Extrait choisi:
La présente réédition en un coffret de cinq albums, parus séparément chez Naxos au tout début de notre siècle, porte le titre générique de « Musique de chambre complète » de Francis Poulenc. Si le contenu propose en effet ce volet intégral (à deux ou trois pièces mineures près) de la production du Parisien, il comprend aussi des pages pour deux pianos ou pour piano à quatre mains, ainsi que des partitions vocales et de la musique de scène. Un ensemble bienvenu, salué lors de sa première sortie pour ses qualités intrinsèques, en particulier la présence récurrente d’Alexandre Tharaud (°1968), que l’on retrouve dans vingt œuvres sur les vingt-sept à l’affiche. Enregistrée au Temple du Bon Secours, dans le onzième arrondissement de Paris, entre octobre 1995 et 1997, cette anthologie regroupée procure d’ineffables moments de joie musicale.

Données:
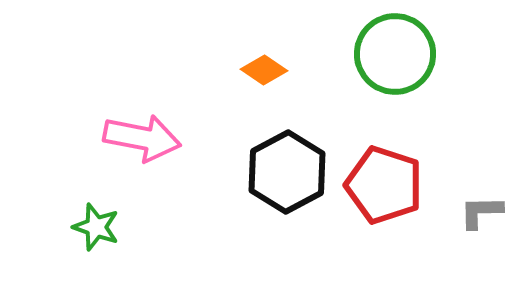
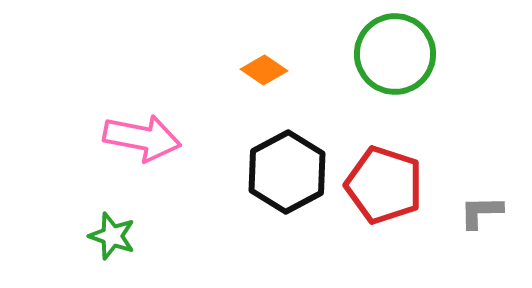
green star: moved 16 px right, 9 px down
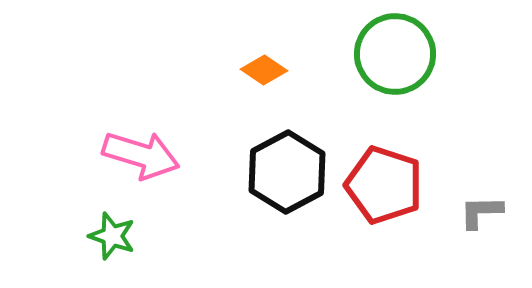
pink arrow: moved 1 px left, 17 px down; rotated 6 degrees clockwise
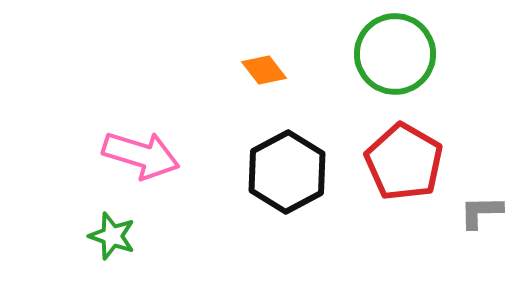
orange diamond: rotated 18 degrees clockwise
red pentagon: moved 20 px right, 23 px up; rotated 12 degrees clockwise
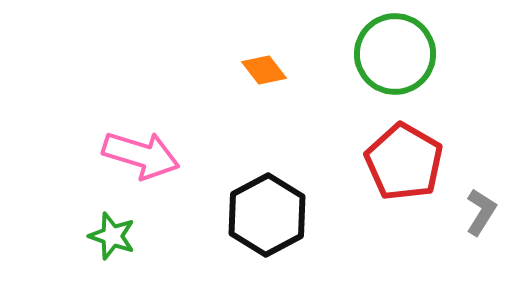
black hexagon: moved 20 px left, 43 px down
gray L-shape: rotated 123 degrees clockwise
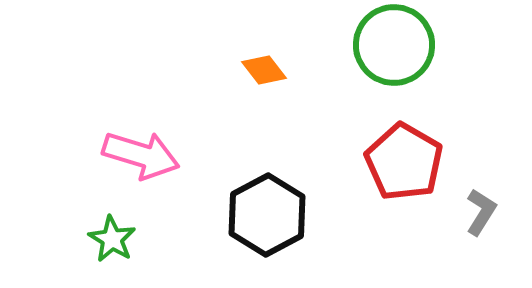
green circle: moved 1 px left, 9 px up
green star: moved 3 px down; rotated 12 degrees clockwise
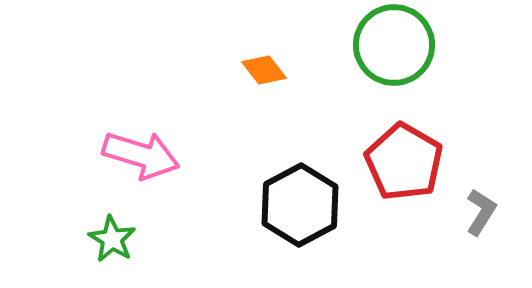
black hexagon: moved 33 px right, 10 px up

Consignes:
a - Recopiez le passage de l'extrait sur Poulenc depuis « La présente réédition » jusqu'à « de joie musicale. » inclus.
b - Répondez à ces questions sur l'extrait consacré à Poulenc :
(i) Chez quel éditeur les cinq albums ont-ils d'abord paru séparément ?
(ii) Dans combien des œuvres à l'affiche retrouve-t-on Alexandre Tharaud ?
(iii) Dans quel lieu l'anthologie a-t-elle été enregistrée ?

Corrigé:
a -
La présente réédition en un coffret de cinq albums, parus séparément chez Naxos au tout début de notre siècle, porte le titre générique de « Musique de chambre complète » de Francis Poulenc. Si le contenu propose en effet ce volet intégral (à deux ou trois pièces mineures près) de la production du Parisien, il comprend aussi des pages pour deux pianos ou pour piano à quatre mains, ainsi que des partitions vocales et de la musique de scène. Un ensemble bienvenu, salué lors de sa première sortie pour ses qualités intrinsèques, en particulier la présence récurrente d’Alexandre Tharaud (°1968), que l’on retrouve dans vingt œuvres sur les vingt-sept à l’affiche. Enregistrée au Temple du Bon Secours, dans le onzième arrondissement de Paris, entre octobre 1995 et 1997, cette anthologie regroupée procure d’ineffables moments de joie musicale.

b -
(i) Chez Naxos.
(ii) Dans vingt œuvres sur vingt-sept.
(iii) Au Temple du Bon Secours, dans le onzième arrondissement de Paris.